3. Create a pool on /dev/hast/myhast on the primary.
(do tons of tests)
4. Create a snapshot, do a zfs send | receive. It took a day.
(test handover via CARP - the script found in the article recommended by tanis works perfectly)
5. Create another snapshot, do an incremental send/receive. It took 10 minutes.
6. Put nextcloud in maintenance mode.
7. Do a final incremental send/receive.
8. Swap server roles, as I want the server with more storage redundancy to be primary.
9. Export it via NFS.
10. Replace the nullfs mount in my jail with the NFS export via CARP IP.
11. Disable nextcloud maintenance mode.
The nextcloud outage lasted 5 minutes.

Galera was a pain, but here is what worked for me:
1. Spin up 3 jails.
2. Install mariadb-server in all of them.
3. Get rid of all the sample configuration files. They are all separated, and it made me very confused. Mind that not everything here is necessary for galera.
4. On the first server:
/usr/local/etc/mysql/my.cnf

[client-server]
port = 3306
bind-address = whatever-ip-you-need

[mysqld]
user = mysql
basedir = /usr/local
datadir = /var/db/mysql
net_retry_count = 16384
log_error = /var/log/mysql/mysqld.err

!includedir /usr/local/etc/mysql/conf.d/

/usr/local/etc/mysql/galera.cnf

binlog_format=ROW
default-storage-engine=innodb

wsrep_on=ON
wsrep_provider=/usr/local/lib/libgalera_smm.so
wsrep_cluster_address="gcomm://ip1,ip2,ip3
wsrep_sst_method=rsync
wsrep_cluster_name="clustername"
wsrep_node_address="thisnodeip"
wsrep_node_name="localnodename"

But I started the node manually:
sudo -u mysql /usr/local/libexec/mariadb --wsrep-new-cluster --wsrep-cluster-address="gcomm://ip1" &
Then I went about monitoring the logs at /var/log/mysql/mysqld.err.

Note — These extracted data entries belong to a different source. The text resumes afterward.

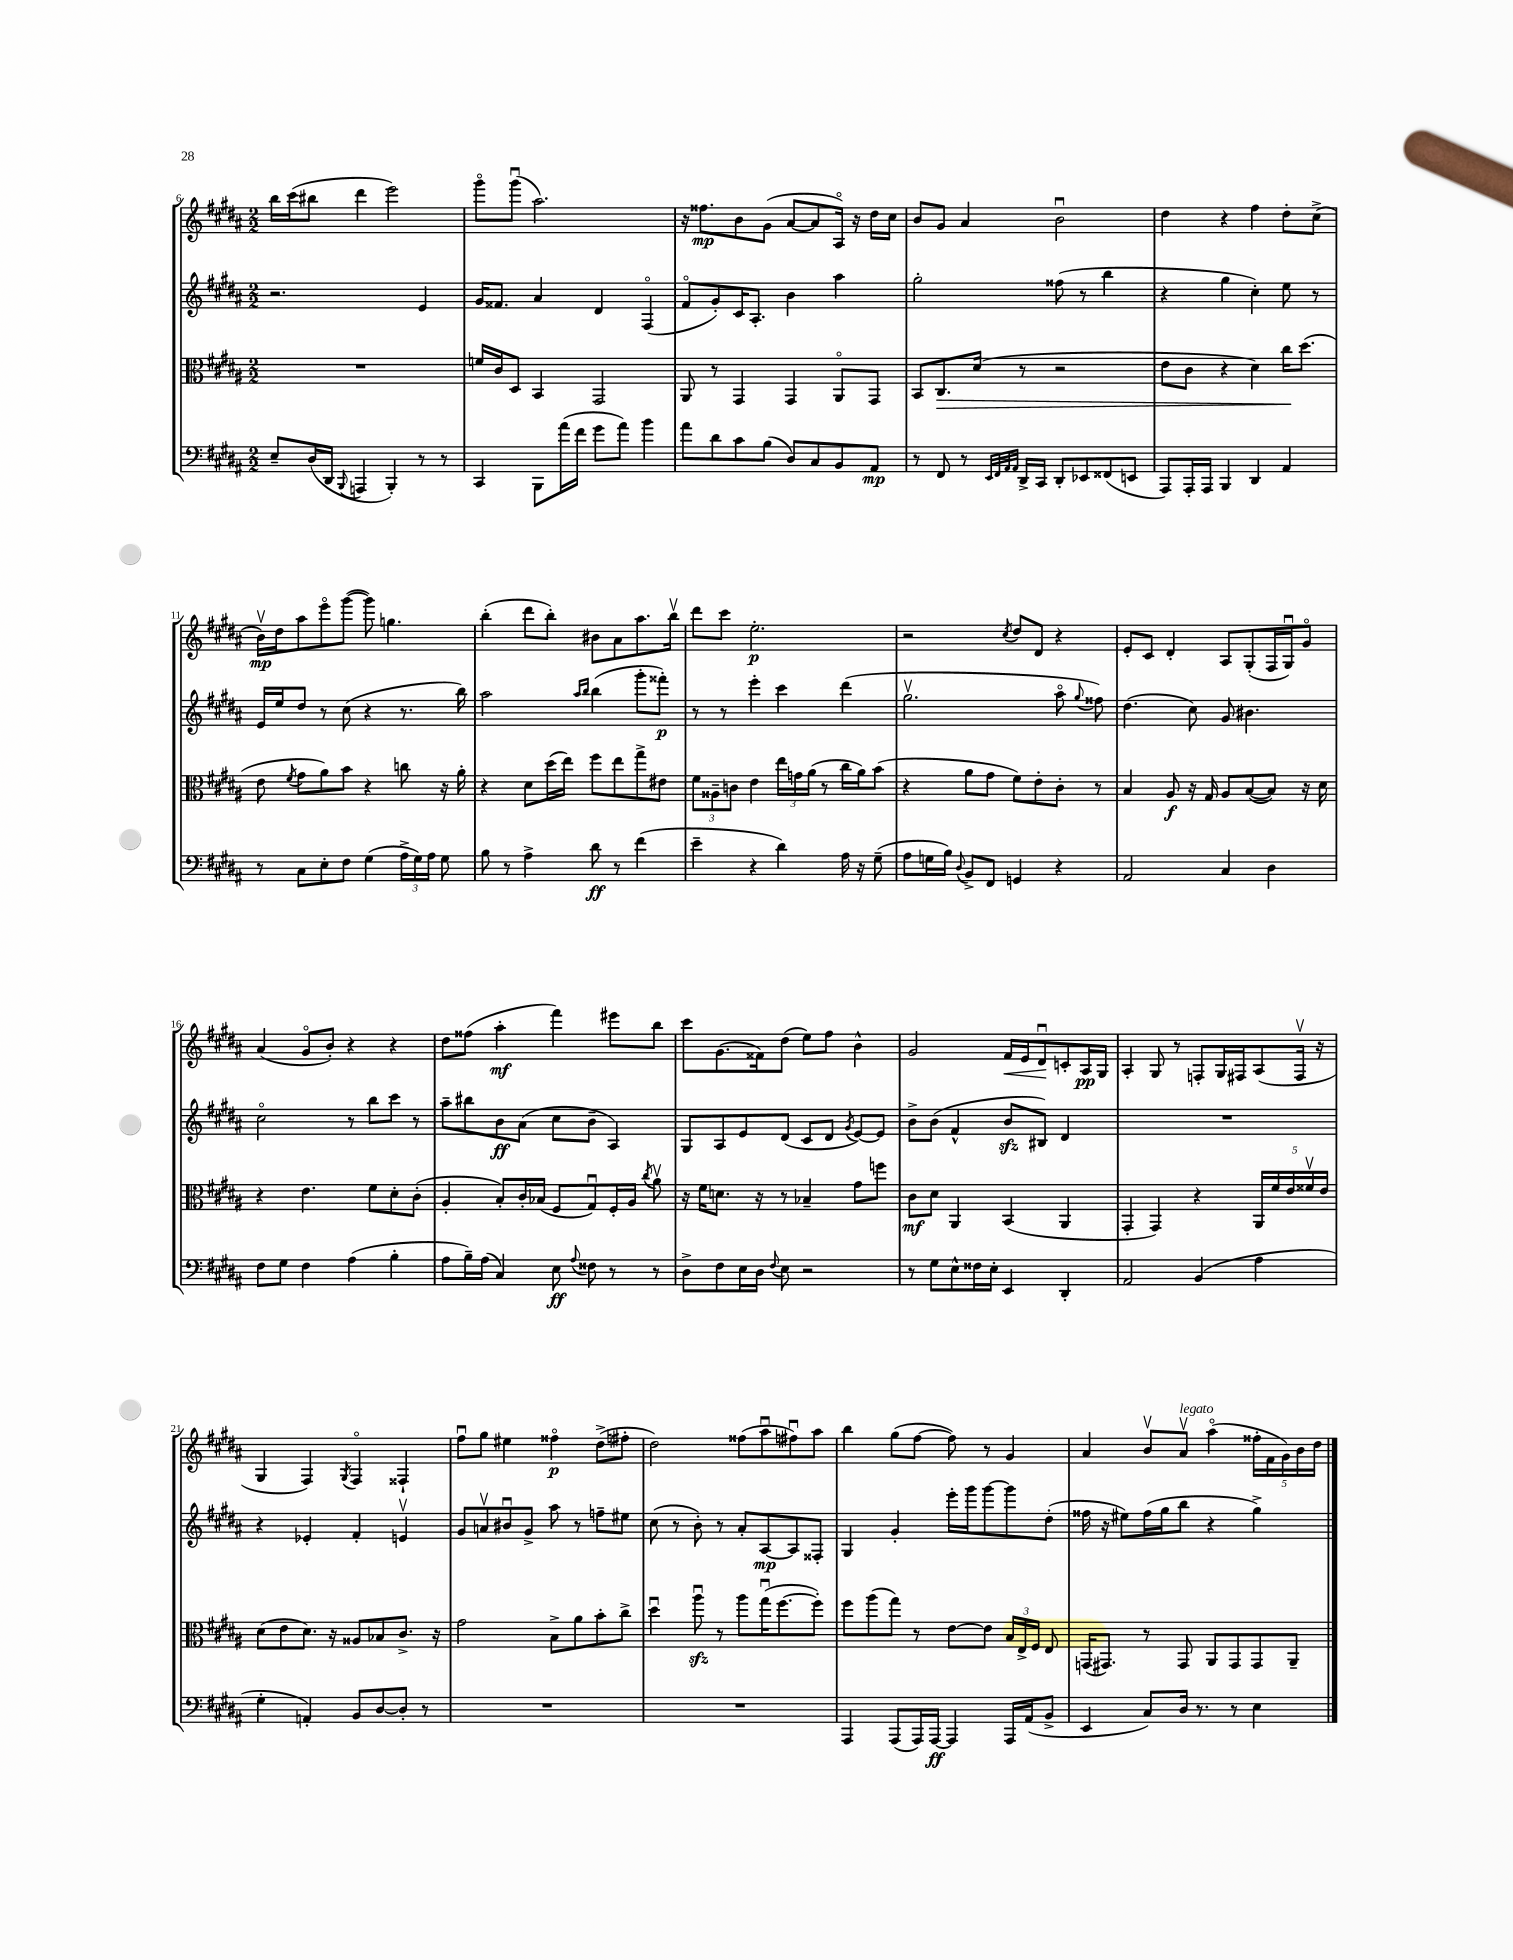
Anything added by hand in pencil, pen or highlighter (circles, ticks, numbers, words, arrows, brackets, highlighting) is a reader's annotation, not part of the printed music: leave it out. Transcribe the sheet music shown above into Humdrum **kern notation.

**kern	**kern	**kern	**kern
*staff4	*staff3	*staff2	*staff1
*clefF4	*clefC3	*clefG2	*clefG2
*k[f#c#g#d#a#]	*k[f#c#g#d#a#]	*k[f#c#g#d#a#]	*k[f#c#g#d#a#]
*M2/2	*M2/2	*M2/2	*M2/2
8E~	1r	2.r	16bb
.	.	.	(16ccc#
(16D#	.	.	8bb#
16DD#	.	.	.
8qqBBB	.	.	.
4AAA	.	.	4ddd#
4BBB')	.	.	2eee)
8r	.	4e	.
8r	.	.	.
=	=	=	=
4CC#	16f	16g#	8ggg#o
.	16c#	8.f##	.
.	8D#	.	(8ggg#u
8BBB	4BB	4a#	2.aa#)
(16a#	.	.	.
16f#	.	.	.
8g#	2GG#	4d#	.
8a#)	.	.	.
4b	.	(4F#o	.
=	=	=	=
8a#	8AA#	8f#o	16r
.	.	.	8.ff##
8d#	8r	8g#')	.
8c#	4GG#	16c#	8b
.	.	8.A#'	.
(8B	.	.	(8g#
8D#)	4GG#	4b	[8a#
8C#	.	.	8a#]
8BB	8AA#o	4aa#	16A#o)
.	.	.	16r
8AA#	8GG#	.	16dd#
.	.	.	16cc#
=	=	=	=
8r	8BB	2gg#'	8b
8FF#	8.C#	.	8g#
8r	.	.	4a#
.	(16d#	.	.
32qqEE	.	.	.
32qqFF#	.	.	.
32qqAA#	.	.	.
32qqAA#	.	.	.
16DD#^	8r	.	.
16CC#	.	.	.
8DD#'	2r	(8ff##	2bu
8EE-	.	8r	.
(8FF##	.	4bb	.
8EE	.	.	.
=	=	=	=
8AAA#)	8e	4r	4dd#
16AAA#'	8c#	.	.
16AAA#	.	.	.
4BBB	4r	4gg#	4r
4DD#	4d#)	4cc#')	4ff#
4AA#	16cc#	8ee	8dd#'
.	(8.dd#	.	.
.	.	8r	(8cc#^
=	=	=	=
8r	8e	16e	16bv)
.	.	16ee	16dd#
.	8qf#	.	.
8C#	8g#	8dd#	8aa#
8E'	8a#)	8r	8eeeo
8F#	8b	(8cc#	([8ggg#
(4G#	4r	4r	8ggg#])
.	.	.	4.gg
24A#^	8cc	8.r	.
24G#)	.	.	.
24A#	.	.	.
8G#	16r	.	.
.	16a#'	16bb)	.
=	=	=	=
8B	4r	2aa#	(4bb'
8r	.	.	.
4A#^	8d#	.	8ddd#
.	(16dd#	.	8bb')
.	16ee)	.	.
.	.	16qqaa#	.
.	.	16qqbb	.
8d#	8ff#	(4bb	8b#
8r	8ee	.	8a#
(4f#	8gg#^	8ggg#'	8.aa#
.	8e#	8fff##')	.
.	.	.	16bbv
=	=	=	=
4e~	12f#	8r	8ddd#
.	12A##~	.	.
.	.	8r	8ccc#
.	12c	.	.
4r	4e	4eee'	2.ee'
4d#)	24ee	4ccc#	.
.	24g	.	.
.	(24a#	.	.
.	8r	.	.
16A#	16cc#	(4ddd#	.
16r	16a#)	.	.
(8G#~	(8b	.	.
=	=	=	=
8A#	4r	2.gg#v	2r
16G	.	.	.
16B)	.	.	.
8qqD#	.	.	.
8BB^	8a#	.	.
8FF#	8g#	.	.
.	.	.	8qcc#
4GG	8f#)	.	8dd#
.	8e'	.	8d#
4r	8c#'	8aa#o	4r
.	.	8qqgg#	.
.	8r	8ff##)	.
=	=	=	=
2AA#	4B	(4.dd#	8e'
.	.	.	8c#
.	8A#	.	4d#'
.	16r	8cc#)	.
.	16G#	.	.
4C#	8A#	8g#	8A#
.	([8B	4.b#	(8G#'
4D#	8B])	.	16F#
.	.	.	16G#u)
.	16r	.	8g#o
.	16d#	.	.
=	=	=	=
8F#	4r	2cc#o	(4a#
8G#	.	.	.
4F#	4.e	.	8g#o
.	.	.	8b')
(4A#	.	8r	4r
.	8f#	8bb	.
4B'	8d#'	8ccc#	4r
.	(8c#'	8r	.
=	=	=	=
8A#	4A#'	8aa#~	8dd#
16B~)	.	8bb#	(8ff##
(16A#	.	.	.
4C#)	8B')	8b	4aa#'
.	16c#'	(8a#	.
.	(16B-	.	.
8E	8F#	8cc#	4fff#)
8qqA#	.	.	.
8F##	8G#u)	8b~	.
8r	16F#'	4A#)	8eee#
.	16A#	.	.
.	8qcc#	.	.
8r	8a#v	.	8bb
=	=	=	=
8D#^	16r	8G#	8ccc#
.	16f#	.	.
8F#	8.d	8A#	(8.g#
16E	.	8e	.
16D#	16r	.	16f##)
8qqF#	.	.	.
8E	8r	(8d#	(8dd#
2r	4B-~	8c#	8ee)
.	.	8d#	8ff#
.	.	8qg#	.
.	8g#	[8e)	4b^^
.	8ff	8e]	.
=	=	=	=
8r	8c#	8b^	2g#
8G#	8d#	(8b	.
8E^^	4AA#	4f#^^	.
16F##	.	.	.
16E'	.	.	.
4EE	(4BB	8b	16f#
.	.	.	16e
.	.	8B#)	8d#u
4DD#'	4AA#	4d#	8c'
.	.	.	16A#
.	.	.	16G#
=	=	=	=
2AA#	4GG#'	1r	4A#'
.	4GG#)	.	8G#
.	.	.	8r
(4BB	4r	.	8F'
.	.	.	16G#
.	.	.	16F#
4A#	20AA#	.	(8A#
.	20f#	.	.
.	20e	.	.
.	.	.	16F#v
.	20f##v	.	.
.	.	.	16r
.	20e	.	.
=	=	=	=
4G#'	(8d#	4r	4G#
.	8e	.	.
4AA')	8.d#)	4e-'	4F#)
.	16r	.	.
.	.	.	8qG#
8BB	8A##	4f#'	4F#o
[8D#	8B-	.	.
8D#']	8.c#^	4ev	4F##`
8r	.	.	.
.	16r	.	.
=	=	=	=
1r	2g#	8g#	8ff#u
.	.	8av	8gg#
.	.	8b#u	4ee#
.	.	8g#^	.
.	8B^	8aa#	4ff##o
.	8a#	8r	.
.	8b'	8ff~	(8dd#^
.	8cc#^	8ee#	8ff#'
=	=	=	=
1r	4dd#u	(8cc#	2dd#)
.	.	8r	.
.	8aa#u	8b')	.
.	8r	8r	.
.	8aa#	8a#'	(8ff##
.	(16gg#u	[8A#	8aa#u
.	[8.ff#	.	.
.	.	8A#]	8ff#u)
.	8ff#'])	8F##'	8aa#
=	=	=	=
4AAA#	8ff#	4G#	4bb
.	(8aa#	.	.
(8AAA#	8gg#)	4g#'	(8gg#
16AAA#)	8r	.	[8ff#
[16AAA#	.	.	.
4AAA#]	[8e	16eee'	8ff#])
.	.	16ggg#	.
.	8e]	[8ggg#	8r
16AAA#	24B	8ggg#]	4g#
.	24E^	.	.
(16AA#	.	.	.
.	24F#	.	.
8BB^	8E	(8dd#'	.
=	=	=	=
4EE	(16GG	16ff##	4a#
.	8.GG#)	16r	.
.	.	8ee#)	.
8C#)	8r	(16ff##	8bv
.	.	16gg#	.
16D#	8GG#	8bb	8a#v
8.r	.	.	.
.	8AA#	4r	(4aa#o
8r	8GG#	.	.
4E	8GG#	4gg#^)	20ff##'
.	.	.	20f#
.	.	.	20g#)
.	8AA#~	.	.
.	.	.	20b
.	.	.	20dd#
==	==	==	==
*-	*-	*-	*-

For the second node, I changed wsrep_cluster_address to include ip of node1 and itself, and started the service normally.
For the third node, I added all three nodes and started the service normally.

Then I killed the process on the first node, and then started it normally. All good, survived fine multiple reboots in different orders.

My next stop will be to spin up 3 nginx jails and put them behind haproxy, but this will be piece of cake, so I will skip documenting it here. This concludes this saga.

Thanks for all the suggestions!

Shiunbird · Jul 11, 2024

PS: Two adjustments I had to do:
In the carp_up scripts, I had to give more time for the ZFS device to appear, so I changed the multiplier from sleep 0.1 to sleep 0.5

I also had to increase the advskew times, as it was causing a quick flap in the LAGG interface, causing the up/down devd trigger to come, then carp_up would fail.